NAIROBI (Xinhua) --
Kenya’s economy is forecast to grow by between 5.25
to 5.75 percent in 2018 thanks to a rebound in both public and
private investment, an investment bank said Tuesday.
Geoffrey Gangla, CEO of Genghis Capital Investment Bank, told an
investor briefing in Nairobi that economic activity was subdued in
2017 due to prolonged electioneering period.
“We are of the view that private sector optimism will pick up this
year while public investment on infrastructural development will
gather momentum, which will result in a gross domestic product (GDP)
growth of between 5.25 to 5.75 percent in 2018,” Gangla said.

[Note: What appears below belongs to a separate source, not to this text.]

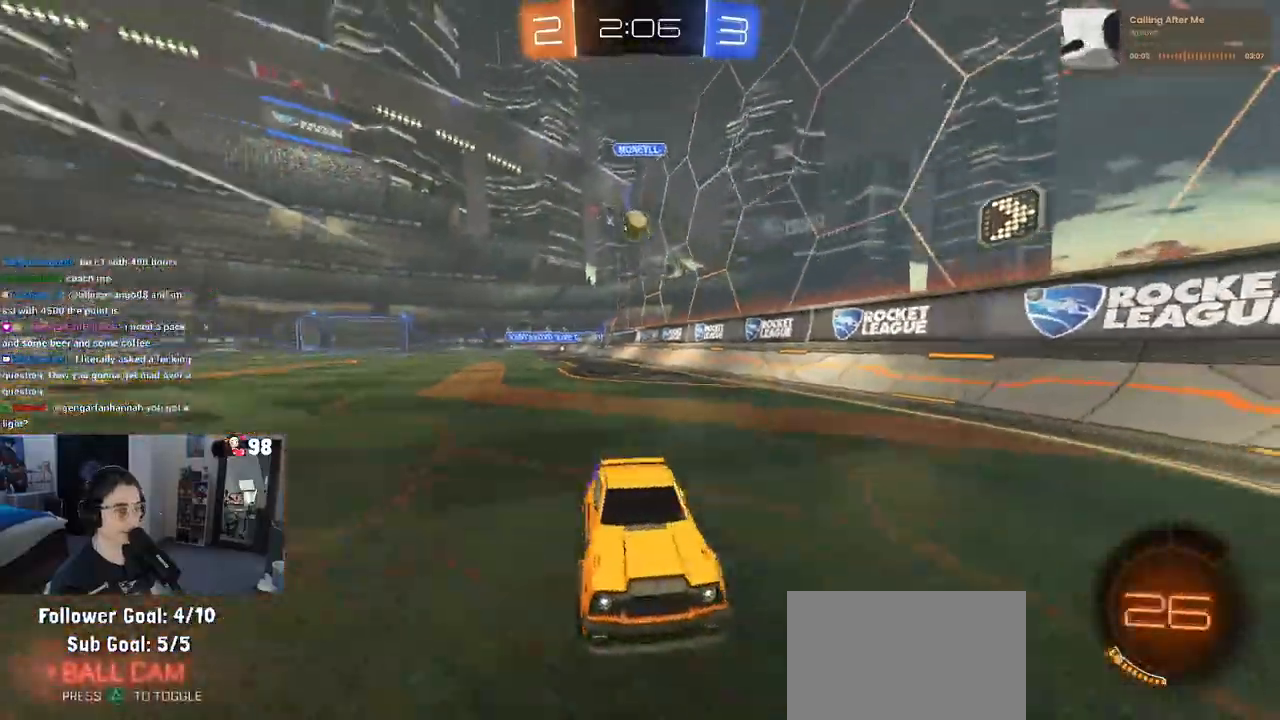
{"dt_ms": 500, "buttons": ["R2"], "left_stick": "center", "right_stick": "center", "events": [[67, "R2", "up"], [83, "L2", "down"], [250, "R2", "down"], [450, "L2", "up"]]}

He noted that the economy will also benefit from positive
performance in the agricultural sector, buoyed by improved weather
Gangla also said that there will be intense government effort
towards expansion of food and agricultural production in a bid to
enhance food security.
The analyst observed that there is high likelihood of a continued
rebound in key service sectors such as tourism and information
communication technology (ICT).
“The tourism sector will be sustained by the receding terror risk
which led to removal of travel alerts from key tourist source
countries,” he added.
According to Gangla, the key challenge to face Kenya in 2018 is the
protracted low private sector credit growth that has persisted for
the past two years.
He also noted that public finance is currently skewed towards
recurrent expenditure as opposed to development spending.